The passage then continues with the action of the Apostle Peter, who, moved by an impulse of love for the Teacher, asks him to bid him to come to him, walking on the water. “But when he saw the wind [was strong], [Peter] was afraid, and beginning to sink he cried out, ‘Lord, save me!'” (Mt 14:30).

St Augustine, imagining that he was addressing the Apostle, commented: the Lord “leaned down and took you by the hand. With your strength alone you cannot rise. Hold tight to the hand of the One who reaches down to you” (En. in Ps. 95, 7: PL 36, 1233), and he did not say this to Peter alone but also to us.

Peter walks on the water, not by his own effort but rather through divine grace in which he believes. And when he was smitten by doubt, when he no longer fixed his gaze on Jesus but was frightened by the gale, when he failed to put full trust in the Teacher’s words, it means that he was interiorly distancing himself from the Teacher and so risked sinking in the sea of life.

So it is also for us: if we look only at ourselves we become dependent on the winds and can no longer pass through storms on the waters of life. The great thinker Romano Guardini wrote that the Lord “is always close, being at the root of our being. Yet we must experience our relationship with God between the poles of distance and closeness. By closeness we are strengthened, by distance we are put to the test” (Accettare se stessi, Brescia 1992, 71).

Dear friends, the experience of the Prophet Elijah who heard God passing and the troubled faith of the Apostle Peter enable us to understand that even before we seek the Lord or invoke him, it is he himself who comes to meet us, who lowers Heaven to stretch out his hand to us and raise us to his heights; all he expects of us is that we trust totally in him, that we really take hold of his hand.

Let us call on the Virgin Mary, model of total entrustment to God, so that amidst the plethora of anxieties, problems and difficulties which churn up the sea of our life, may our hearts resonate with the reassuring words of Jesus who also says to us “Take heart, it is I; have no fear!”; and may our faith in him grow.


Pope Benedict XVI
Angelus Address, August 10, 2008

This Sunday’s Gospel brings us back from this place of rest to daily life. It tells how, after the multiplication of the loaves, the Lord withdraws to the mountain to be alone with the Father. In the meantime, the disciples are on the lake and with their poor little boat are endeavouring in vain to stand up to a contrary wind.

To the Evangelist this episode may have seemed an image of the Church of his time: like the small barque which was the Church of that period, he found himself buffeted by the contrary wind of history and it may have seemed that the Lord had forgotten him. We too can see this as an image of the Church of our time which in many parts of the earth finds herself struggling to make headway in spite of the contrary wind, and it seems the Lord is very remote.

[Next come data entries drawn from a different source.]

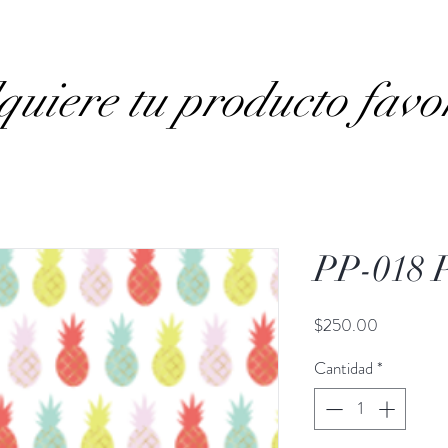
uiere tu producto favo
PP-018
Precio
$250.00
Cantidad
*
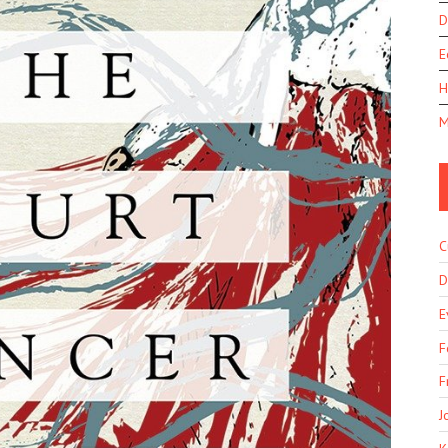
D
E
H
M
C
D
E
F
F
J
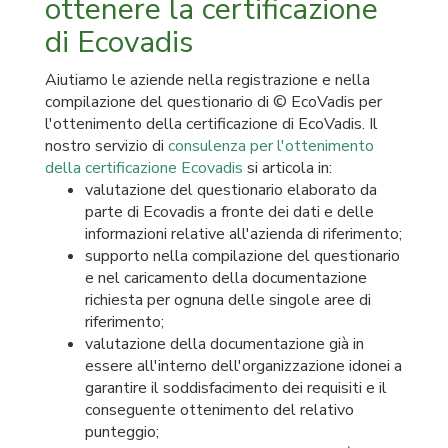
ottenere la certificazione
di Ecovadis
Aiutiamo le aziende nella registrazione e nella
compilazione del questionario di © EcoVadis per
l'ottenimento della certificazione di EcoVadis. Il
nostro servizio di
consulenza per l'ottenimento
della certificazione Ecovadis
si articola in:
valutazione del questionario elaborato da
parte di Ecovadis a fronte dei dati e delle
informazioni relative all'azienda di riferimento;
supporto nella compilazione del questionario
e nel caricamento della documentazione
richiesta per ognuna delle singole aree di
riferimento;
valutazione della documentazione già in
essere all'interno dell'organizzazione idonei a
garantire il soddisfacimento dei requisiti e il
conseguente ottenimento del relativo
punteggio;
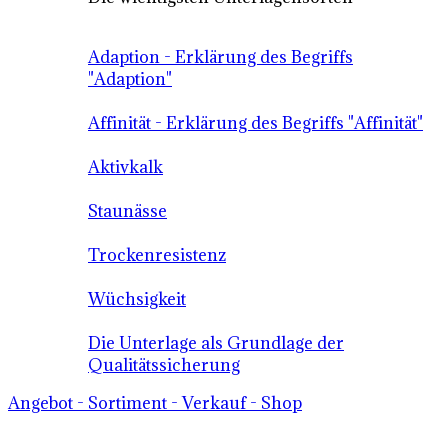
Adaption - Erklärung des Begriffs
"Adaption"
Affinität - Erklärung des Begriffs "Affinität"
Aktivkalk
Staunässe
Trockenresistenz
Wüchsigkeit
Die Unterlage als Grundlage der
Qualitätssicherung
Angebot - Sortiment - Verkauf - Shop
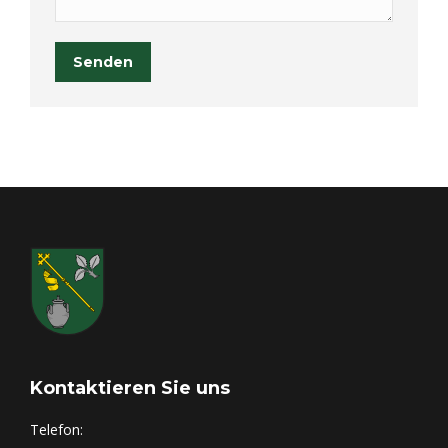
Senden
Kontaktieren Sie uns
Telefon:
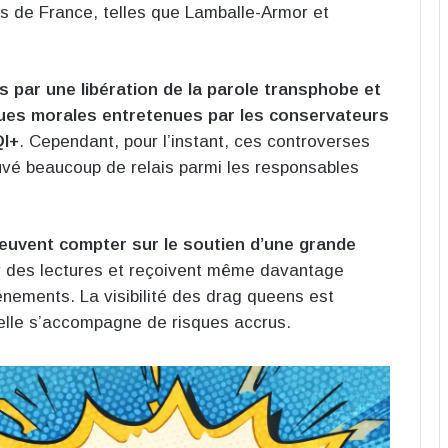
s de France, telles que Lamballe-Armor et
 par une libération de la parole transphobe et
ues morales entretenues par les conservateurs
QI+
. Cependant, pour l’instant, ces controverses
ouvé beaucoup de relais parmi les responsables
peuvent compter sur le soutien d’une grande
er des lectures et reçoivent même davantage
énements. La visibilité des drag queens est
elle s’accompagne de risques accrus.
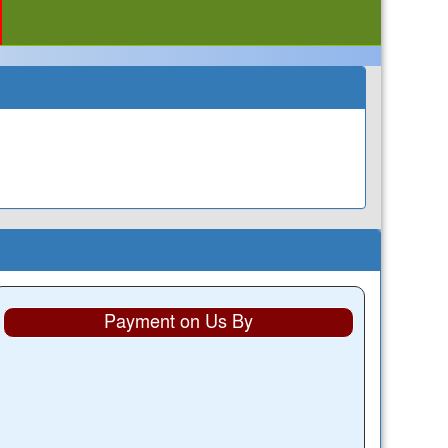
Payment on Us By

But the Gospel gives us an answer, consolation and encouragement and at the same time points out a path to us. It tells us, in fact: yes, it is true, the Lord is with the Father but for this very reason he is not distant but sees everyone, for whoever is with God does not go away but is close to his neighbour. And, in fact, the Lord sees them and at the proper time comes towards them.

And when Peter, who was going to meet him, risks drowning, the Lord takes him by the hand and brings him to safety on the boat. The Lord is continuously holding out his hand to us too. He does so through the beauty of a Sunday; he does so through the solemn liturgy; he does so in the prayer with which we address him; he does so in the encounter with the Word of God; he does so in many situations of daily life – he holds his hand out to us. And only if we take the Lord’s hand, if we let ourselves be guided by him, will the path we take be right and good.

For this reason let us pray to him that we may succeed ever anew in finding his hand. And at the same time, this implies an exhortation: that, in his Name we hold our own hand out to others, to those in need of it, to lead them through the waters of our history.